Nico Halle seeks unconditional release of Anglophone activists
Barrister NtumforNico Halle, Bar General Assembly President
International peace crusader and president of the General Assembly of the Cameroon Bar Association, Ntumfor Barrister Nico Halle, has urged President Paul Biya to unconditionally free leaders of the outlawed Anglophone Civil Society Consortium and others in detention in relation to the ongoing Anglophone crisis.
                NtumforNico Halle made the call on Sunday, during CRTV’s live talk show program press hour.
                “Granting reprieve to all those arrested in the course of the crisis will be one of the surest ways of finding lasting solutions to the lingering crisis that has crippled activities in courts and schools across the North West and South West Regions,” said Ntumfor, who was one among three panelists on the program.
                “If I had my way, I would advise the Head of State, His Excellency President Paul Biya to grant general amnesty to all those facing trial in connection with this crisis. That is what is done elsewhere in situations like this,” Nico Halle prayed, during the one-hour show that was exceptionally anchored from Douala.

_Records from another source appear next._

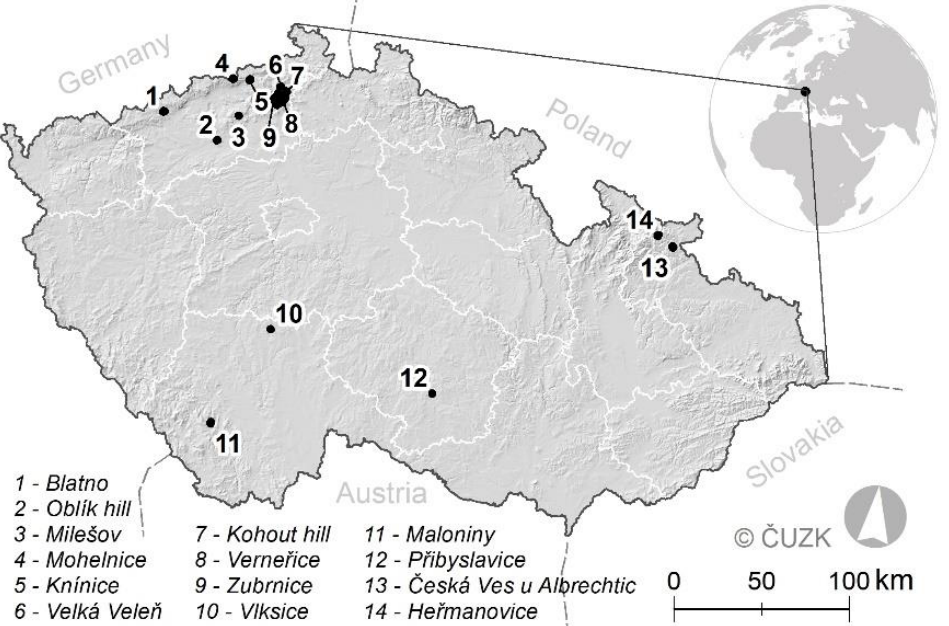
Figure 1. Location of study sites within Czechia and Europe (the KML file with detailed study sites can be found in Supplementary Material SA) [data sources: ArcČR® 500, ©ArcČR, ARCDATA PRAHA, ZÚ, ČSÚ, 2016, Czech Republic, ZABAGED® — Altimetry —DMR 5G, ČÚZK, Praha, Czech Republic; processed in ArcGIS, ESRI, Redlands, CA, USA].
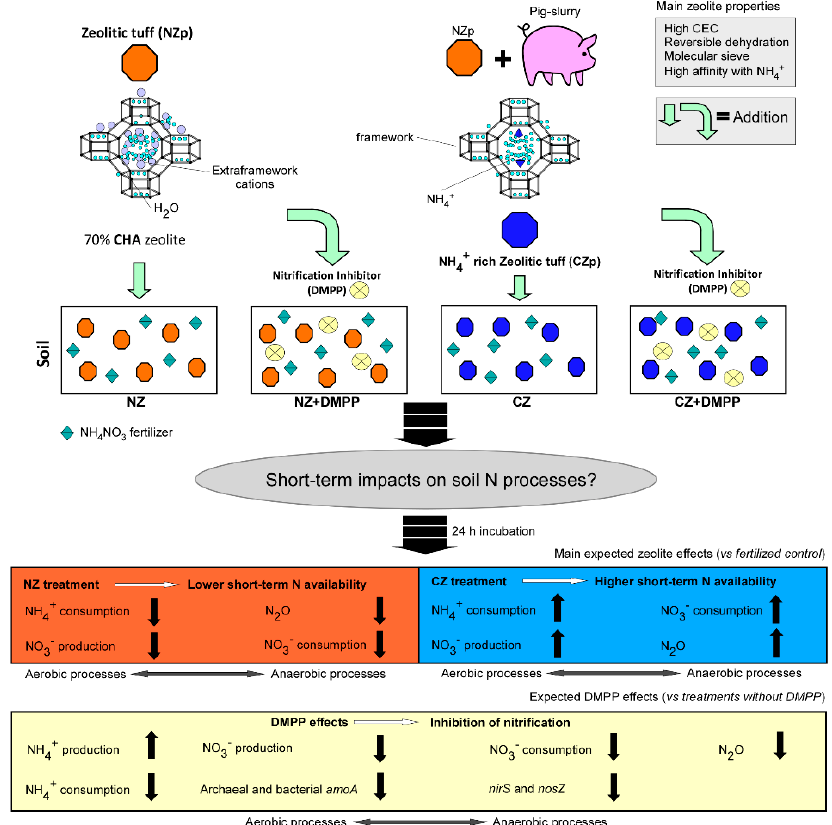
Figure 1. Conceptual scheme of the experiment, including the main expected results for each treat- ment. Representation of framework structure and location of water molecules and extra-framework cations of the chabazite zeolite were taken and adapted from [26].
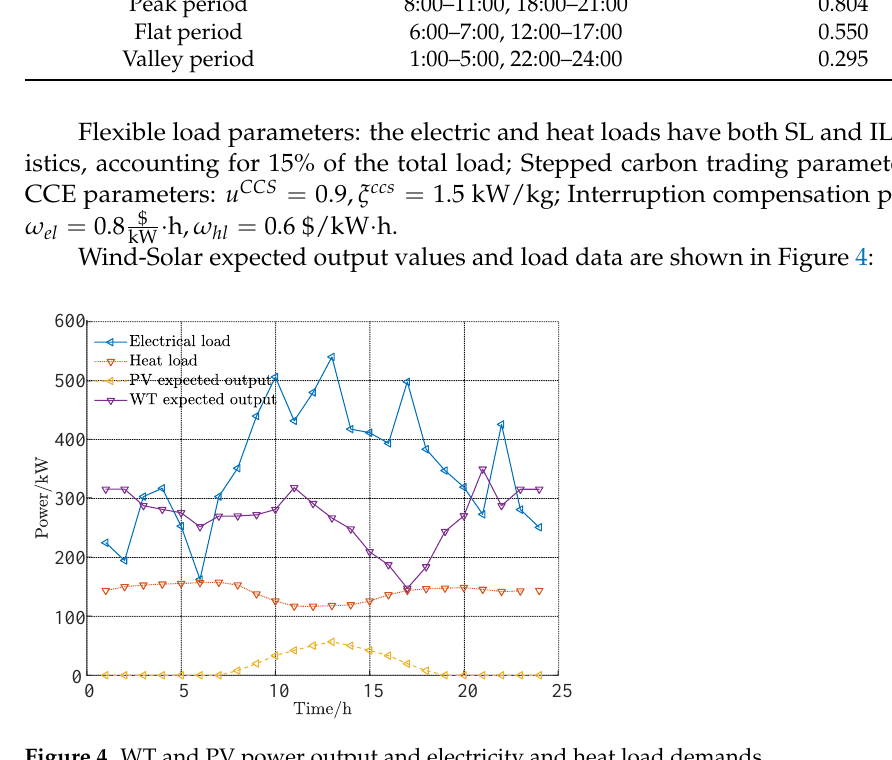
Figure 4. WT and PV power output and electricity and heat load demands.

                The international peace crusader and elections monitor, amongst other issues also urged Cameroonians to turn to God in fervent prayers, arguing that “without God the labourerlabours in vain.”
                The outing of the Bar General Assembly president comes barely a week after he told a local newspaper that for the current crisis to be effectively laid to rest, there was need for justice and equity to be applied by the powers that be.
                “I have always insisted that for sustainable peace to happen there must be justice and equity. These are the preconditions for peace to be sustainable,” he suggests.
                He enjoined all the parties concerned in the crisis to exercise wisdom and desist from exchanging insults and invectives that can only blow things out of proportion.
                The call by Halle for Anglophone detainees to be released follows that by national and international human rights groups, as well as opinion leaders including the MPs of the NW region.
                It should be recalled that a report made public in Yaoundé recently, the National Commission on Human Rights and Freedoms, recommended the immediate and unconditional release of leaders of the now outlawed Consortium as well as others arrested who were not directly involved in the destruction of public property during the unrests in the North West and South West.
                It should be noted that of the total of 82 persons that were arrested during the crisis (official figures), 21 have been released while 27 are facing trial at the Yaounde military tribunal. Most of them are charged with terrorism-related crimes some of which attract the death penalty by virtue of the 23 December 2014 law on the suppression of acts of terrorism in Cameroon.